現在までの達成度 (区分) |
現在までの達成度 (区分)
2: おおむね順調に進展している
理由
(1)新規治療標的TKとTK阻害剤のスクリーニング:ASPSの臨床検体から得られた抗体ベースのプロテオーム解析(キノームプロファイリング)を行い、正常組織に比べASPS腫瘍部で高発現する14種類(全90種類中)のTKを同定した。
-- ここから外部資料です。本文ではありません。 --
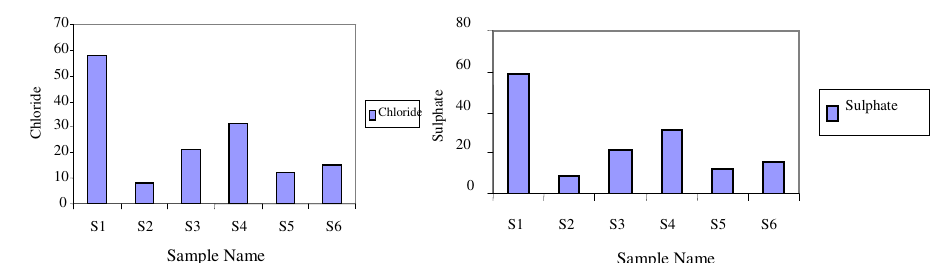
Figure 7. Chloride in various sample Figure 8. Sulphate in various sample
また得られたプロファイルから新規治療標的として有望な3種類のTK(TK-A, TK-B, TK-C)を同定し、これらのTKをターゲットとする既存のTK阻害剤を5種類(TKI-A, TKI-B, TKI-C, TKI-D, TKI-E)を選定した。 (2)TK阻害剤のin vitro抗腫瘍効果:ASPS細胞株を用いてin vitro機能解析を行い、TK阻害剤投与下では細胞の増殖・浸潤能が濃度依存的に抑制され、さらにアポトーシスも誘導される結果が得られ、これらの阻害剤がin vitroレベルでASPSに対して高い抗腫瘍効果を持つことが示された。 (3)TKを介した細胞内シグナル伝達の抑制効果:5種類のTK阻害剤の中でより高い抗腫瘍効果を示したTKI-AとTKI-BのターゲットであるTK-AとTK-Bに着目し、これらのTK阻害剤投与下ではTKリン酸化とその下流分子の発現が共に濃度依存的に抑制された。 これらの結果から(1)において同定したTKがASPSにおける阻害剤の抗腫瘍効果を惹起するメインターゲットであり、かつ腫瘍の悪性化に深く寄与していることが示唆された。